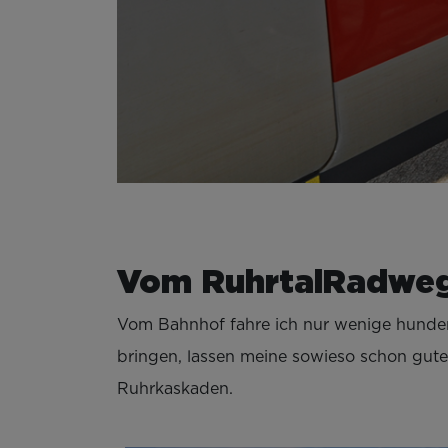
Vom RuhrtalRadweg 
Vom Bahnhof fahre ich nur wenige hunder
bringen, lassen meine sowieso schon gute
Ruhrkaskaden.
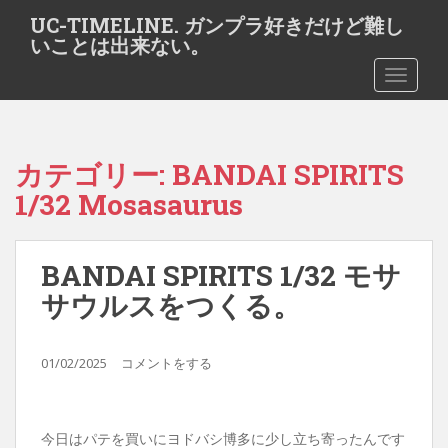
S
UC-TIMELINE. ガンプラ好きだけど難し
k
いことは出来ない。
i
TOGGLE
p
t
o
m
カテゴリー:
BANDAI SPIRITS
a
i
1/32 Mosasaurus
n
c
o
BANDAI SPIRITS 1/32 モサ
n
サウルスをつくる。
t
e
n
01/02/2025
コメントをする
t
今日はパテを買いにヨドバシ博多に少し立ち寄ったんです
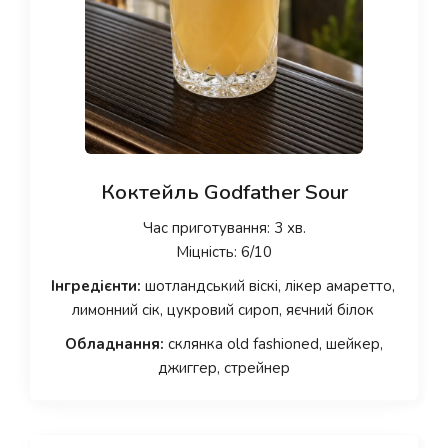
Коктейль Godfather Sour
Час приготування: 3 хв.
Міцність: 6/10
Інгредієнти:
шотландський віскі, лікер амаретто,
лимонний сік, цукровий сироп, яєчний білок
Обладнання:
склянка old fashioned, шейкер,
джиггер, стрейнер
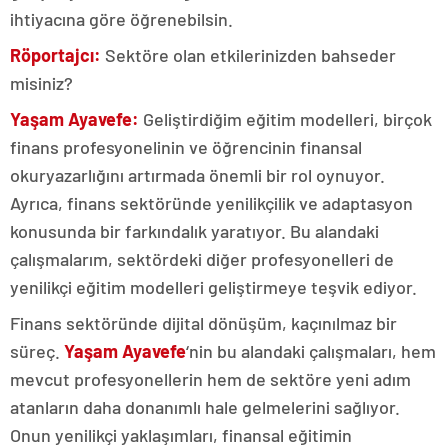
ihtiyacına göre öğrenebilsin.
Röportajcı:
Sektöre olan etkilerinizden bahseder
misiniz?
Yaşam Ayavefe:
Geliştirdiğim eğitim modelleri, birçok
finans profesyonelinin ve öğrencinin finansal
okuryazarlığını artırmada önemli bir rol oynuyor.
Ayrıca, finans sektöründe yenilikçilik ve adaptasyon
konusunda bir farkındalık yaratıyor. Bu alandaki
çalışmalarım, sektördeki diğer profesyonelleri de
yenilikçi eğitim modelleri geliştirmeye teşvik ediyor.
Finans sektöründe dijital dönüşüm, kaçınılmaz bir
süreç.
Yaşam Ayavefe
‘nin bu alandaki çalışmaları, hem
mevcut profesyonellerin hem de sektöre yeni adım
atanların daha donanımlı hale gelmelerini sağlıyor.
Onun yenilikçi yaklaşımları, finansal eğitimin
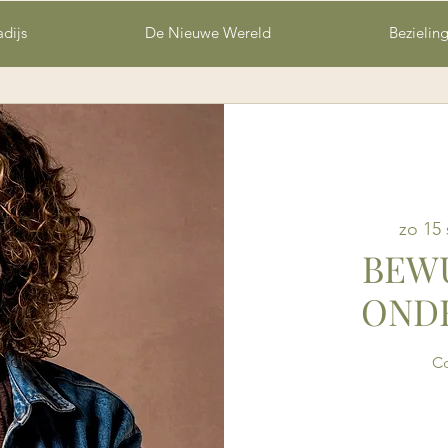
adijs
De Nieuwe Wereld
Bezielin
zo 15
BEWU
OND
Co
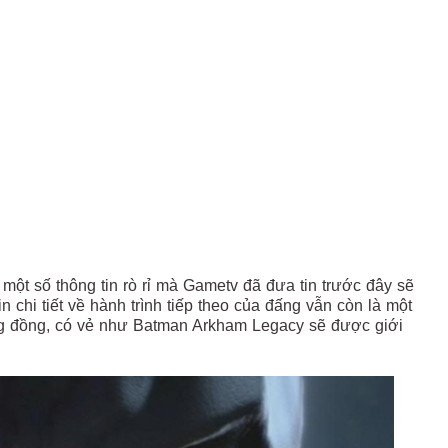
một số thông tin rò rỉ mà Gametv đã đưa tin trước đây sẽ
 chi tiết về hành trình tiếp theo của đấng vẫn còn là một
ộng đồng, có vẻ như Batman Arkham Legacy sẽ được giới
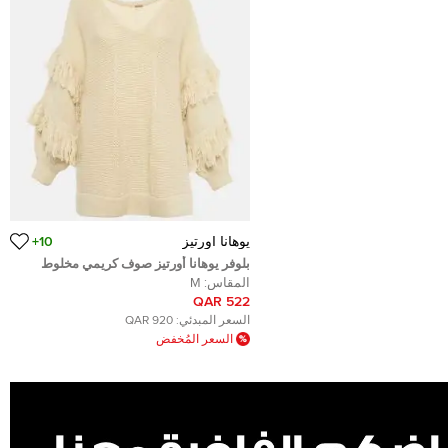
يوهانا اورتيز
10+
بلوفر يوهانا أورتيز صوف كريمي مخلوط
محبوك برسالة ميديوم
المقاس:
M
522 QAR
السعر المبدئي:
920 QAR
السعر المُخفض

● Task statement
Restate the listing word for word, pictures excluded.

● Solution below
Vom RuhrtalRadweg 
Vom Bahnhof fahre ich nur wenige hunder
bringen, lassen meine sowieso schon gute
Ruhrkaskaden.
S
UC-TIMELINE. ガンプラ好きだけど難し
k
いことは出来ない。
i
TOGGLE
p
t
o
m
カテゴリー:
BANDAI SPIRITS
a
i
1/32 Mosasaurus
n
c
o
BANDAI SPIRITS 1/32 モサ
n
サウルスをつくる。
t
e
n
01/02/2025
コメントをする
t
今日はパテを買いにヨドバシ博多に少し立ち寄ったんです
Коктейль Godfather Sour
Час приготування: 3 хв.
Міцність: 6/10
Інгредієнти:
шотландський віскі, лікер амаретто,
лимонний сік, цукровий сироп, яєчний білок
Обладнання:
склянка old fashioned, шейкер,
джиггер, стрейнер
ihtiyacına göre öğrenebilsin.
Röportajcı:
Sektöre olan etkilerinizden bahseder
misiniz?
Yaşam Ayavefe:
Geliştirdiğim eğitim modelleri, birçok
finans profesyonelinin ve öğrencinin finansal
okuryazarlığını artırmada önemli bir rol oynuyor.
Ayrıca, finans sektöründe yenilikçilik ve adaptasyon
konusunda bir farkındalık yaratıyor. Bu alandaki
çalışmalarım, sektördeki diğer profesyonelleri de
yenilikçi eğitim modelleri geliştirmeye teşvik ediyor.
Finans sektöründe dijital dönüşüm, kaçınılmaz bir
süreç.
Yaşam Ayavefe
‘nin bu alandaki çalışmaları, hem
mevcut profesyonellerin hem de sektöre yeni adım
atanların daha donanımlı hale gelmelerini sağlıyor.
Onun yenilikçi yaklaşımları, finansal eğitimin
adijs
De Nieuwe Wereld
Bezielin
zo 15
BEWU
OND
Co
một số thông tin rò rỉ mà Gametv đã đưa tin trước đây sẽ
 chi tiết về hành trình tiếp theo của đấng vẫn còn là một
ộng đồng, có vẻ như Batman Arkham Legacy sẽ được giới
يوهانا اورتيز
10+
بلوفر يوهانا أورتيز صوف كريمي مخلوط
محبوك برسالة ميديوم
المقاس:
M
522 QAR
السعر المبدئي:
920 QAR
السعر المُخفض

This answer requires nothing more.